Using Query-based Rules with Copy Tool

To have the Copy Tool select data according to a SPARQL query, set use.copy.query.sparql to true in “{merge-tool-install-directory}/config/copy_tool_configuration.xml”. Provide the query using either ac.copy.queryfile with the path to a text file containing the query, or ac.copy.query with the text of the query itself. Set Rya options related to indexing (e.g. sc.use_temporal) and inference (e.g. query.infer) as desired.

    <property>
        <name>use.copy.query.sparql</name>
        <value>true</value>
    </property>
    <property>
        <name>ac.copy.queryfile</name>
        <value>/path/to/query.sparql</value>
    </property>
    <property>
        <name>ac.copy.query</name>
        <value>
            PREFIX test: &lt;http://example.com#&gt;
            PREFIX rdf: &lt;http://www.w3.org/1999/02/22-rdf-syntax-ns#&gt;
            SELECT * {
                ?x rdf:type test:Person .
                ?x test:name ?name .
            }
        </value>
    </property>
    <property>
        <name>sc.use_temporal</name>
        <value>true</value>
    </property>
    <property>
        <name>query.infer</name>
        <value>true</value>
    </property>

Importing a directory with Copy Tool

If the File Output option was used with the Copy Tool then the generated directory can be used to import the data into an Accumulo instance. Modify the “{merge-tool-install-directory}/config/copy_tool_configuration.xml” to enable import mode. First, set use.copy.file.import to true. Second, set copy.file.import.directory to the path of the directory containing the files. An example is shown below:

    <property>
        <name>copy.file.import.directory</name>
        <value>/tmp/copy_tool_file_output</value>
    </property>
    <property>
        <name>use.copy.file.import</name>
        <value>true</value>
    </property>

Running on the Cluster

To run the Merge Tool on the cluster, use the scp command to copy the config file and uber jar onto the cluster machine. They can be found in “MergeTool/config/configuration.xml” and “MergeTool/target/rya.merger-{version.number}-shaded.jar” respectively. Once copied run the following command:

hadoop jar rya.merger-{version.number}-shaded.jar org.apache.rya.accumulo.mr.merge.MergeTool -conf configuration.xml

Running the Rule-based Copy

The rule-based copy requires several Accumulo jars on the hadoop classpath. The easiest way to ensure this is to use Accumulo's tool.sh to launch the job:

tool.sh rya.merger-{version.number}-shaded.jar org.apache.rya.accumulo.mr.merge.CopyTool -conf configuration.xml

Alternatively, use hadoop jar as above but make sure that HADOOP_CLASSPATH contains accumulo-core, accumulo-fate, accumulo-trace, and libthrift jars.
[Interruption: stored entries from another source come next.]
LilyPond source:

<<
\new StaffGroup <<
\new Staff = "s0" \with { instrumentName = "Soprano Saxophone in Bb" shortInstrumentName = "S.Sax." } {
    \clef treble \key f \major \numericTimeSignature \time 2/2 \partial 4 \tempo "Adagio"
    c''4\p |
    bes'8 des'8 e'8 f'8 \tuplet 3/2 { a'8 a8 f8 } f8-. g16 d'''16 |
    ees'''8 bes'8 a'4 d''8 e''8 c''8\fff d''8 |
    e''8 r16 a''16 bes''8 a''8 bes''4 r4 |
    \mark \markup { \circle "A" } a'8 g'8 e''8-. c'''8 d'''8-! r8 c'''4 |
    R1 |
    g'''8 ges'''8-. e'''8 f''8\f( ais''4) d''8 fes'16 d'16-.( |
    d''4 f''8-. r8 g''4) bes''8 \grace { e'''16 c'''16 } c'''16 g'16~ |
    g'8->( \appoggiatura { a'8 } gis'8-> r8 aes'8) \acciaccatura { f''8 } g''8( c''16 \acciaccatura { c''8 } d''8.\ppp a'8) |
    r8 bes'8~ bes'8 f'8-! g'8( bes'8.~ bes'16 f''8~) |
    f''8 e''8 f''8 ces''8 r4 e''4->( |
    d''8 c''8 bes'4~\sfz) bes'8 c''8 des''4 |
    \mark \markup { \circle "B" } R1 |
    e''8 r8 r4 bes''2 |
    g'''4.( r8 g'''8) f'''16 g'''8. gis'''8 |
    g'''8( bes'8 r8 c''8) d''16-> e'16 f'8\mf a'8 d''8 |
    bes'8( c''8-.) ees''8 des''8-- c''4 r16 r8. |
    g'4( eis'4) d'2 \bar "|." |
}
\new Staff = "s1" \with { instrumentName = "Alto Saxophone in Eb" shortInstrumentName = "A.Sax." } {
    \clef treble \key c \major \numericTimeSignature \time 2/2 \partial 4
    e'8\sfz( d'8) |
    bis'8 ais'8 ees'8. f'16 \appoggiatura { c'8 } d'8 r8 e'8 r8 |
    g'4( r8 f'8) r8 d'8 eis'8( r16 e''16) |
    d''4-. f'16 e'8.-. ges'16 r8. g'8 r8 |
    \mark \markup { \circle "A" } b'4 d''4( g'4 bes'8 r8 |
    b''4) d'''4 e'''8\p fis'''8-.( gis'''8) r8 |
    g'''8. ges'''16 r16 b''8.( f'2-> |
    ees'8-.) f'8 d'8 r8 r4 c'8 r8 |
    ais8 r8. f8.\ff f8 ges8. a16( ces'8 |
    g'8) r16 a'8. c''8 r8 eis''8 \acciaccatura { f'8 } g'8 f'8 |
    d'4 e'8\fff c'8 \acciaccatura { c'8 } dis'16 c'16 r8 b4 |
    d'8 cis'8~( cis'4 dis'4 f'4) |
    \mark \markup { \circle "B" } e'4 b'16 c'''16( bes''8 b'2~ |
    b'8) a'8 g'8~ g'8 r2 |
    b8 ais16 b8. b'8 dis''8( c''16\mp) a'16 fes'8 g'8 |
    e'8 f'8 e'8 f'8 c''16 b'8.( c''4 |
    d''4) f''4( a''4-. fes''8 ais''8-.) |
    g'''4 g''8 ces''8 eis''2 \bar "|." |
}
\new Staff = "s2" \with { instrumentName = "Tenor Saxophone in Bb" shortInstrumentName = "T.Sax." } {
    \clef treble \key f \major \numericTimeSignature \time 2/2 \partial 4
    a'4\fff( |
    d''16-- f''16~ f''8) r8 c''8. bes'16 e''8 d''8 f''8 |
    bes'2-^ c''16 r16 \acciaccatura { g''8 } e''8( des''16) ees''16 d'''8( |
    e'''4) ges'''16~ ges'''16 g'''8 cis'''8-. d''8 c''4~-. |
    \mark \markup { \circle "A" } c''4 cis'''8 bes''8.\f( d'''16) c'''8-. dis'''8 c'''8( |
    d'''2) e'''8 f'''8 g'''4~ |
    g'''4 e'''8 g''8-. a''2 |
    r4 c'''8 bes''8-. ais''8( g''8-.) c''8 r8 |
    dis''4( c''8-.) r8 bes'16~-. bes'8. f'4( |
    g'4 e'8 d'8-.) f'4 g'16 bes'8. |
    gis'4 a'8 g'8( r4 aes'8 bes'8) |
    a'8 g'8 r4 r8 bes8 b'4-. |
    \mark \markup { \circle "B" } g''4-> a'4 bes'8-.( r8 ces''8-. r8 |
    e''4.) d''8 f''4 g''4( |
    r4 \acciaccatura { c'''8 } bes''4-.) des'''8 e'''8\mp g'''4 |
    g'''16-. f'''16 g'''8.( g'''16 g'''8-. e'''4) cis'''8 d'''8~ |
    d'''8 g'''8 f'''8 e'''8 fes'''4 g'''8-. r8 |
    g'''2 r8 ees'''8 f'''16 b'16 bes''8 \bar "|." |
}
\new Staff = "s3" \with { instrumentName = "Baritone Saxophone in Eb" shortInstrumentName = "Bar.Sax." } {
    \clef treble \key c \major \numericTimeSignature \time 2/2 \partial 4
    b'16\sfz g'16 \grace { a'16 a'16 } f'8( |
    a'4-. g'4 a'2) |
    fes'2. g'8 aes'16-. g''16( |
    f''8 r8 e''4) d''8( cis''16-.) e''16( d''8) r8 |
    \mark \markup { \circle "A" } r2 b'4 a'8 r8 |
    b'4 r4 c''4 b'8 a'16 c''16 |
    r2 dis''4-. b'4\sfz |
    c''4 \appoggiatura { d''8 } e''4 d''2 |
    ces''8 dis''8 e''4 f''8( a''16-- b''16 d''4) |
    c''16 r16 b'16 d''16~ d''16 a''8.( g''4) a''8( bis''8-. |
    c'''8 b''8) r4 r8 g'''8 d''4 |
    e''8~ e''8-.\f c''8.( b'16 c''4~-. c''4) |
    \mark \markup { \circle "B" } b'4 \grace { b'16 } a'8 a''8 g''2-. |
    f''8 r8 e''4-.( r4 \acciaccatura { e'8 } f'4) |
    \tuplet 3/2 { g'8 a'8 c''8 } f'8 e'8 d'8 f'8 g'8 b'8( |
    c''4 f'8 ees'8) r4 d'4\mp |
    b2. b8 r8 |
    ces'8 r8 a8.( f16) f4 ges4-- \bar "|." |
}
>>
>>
Using the Date “dialog” on the Cluster

When running on the cluster, some extra steps might be needed to use "dialog" mode for the <tool.start.time> option.

Check if the DISPLAY variable is set on the local machine with:

echo $DISPLAY

If not set, then set it with:

export DISPLAY=localhost:0.0

If ssh‘ing from a terminal into the cluster make sure to use the -X option to enable X11 forwarding of the display to your local machine. If a local X server isn’t running on your local machine one should be installed such as xming for Windows or run xinit or startx on Linux.

Alternatively, if the "dialog" option can‘t be used, specify the date manually in the config file’s <tool.start.time> field. The date must be formatted like "yyyyMMddHHmmssSSSz" so "February 4th, 2016 1:45:23 PM EST" would be "20160204134523000EST" without the quotes.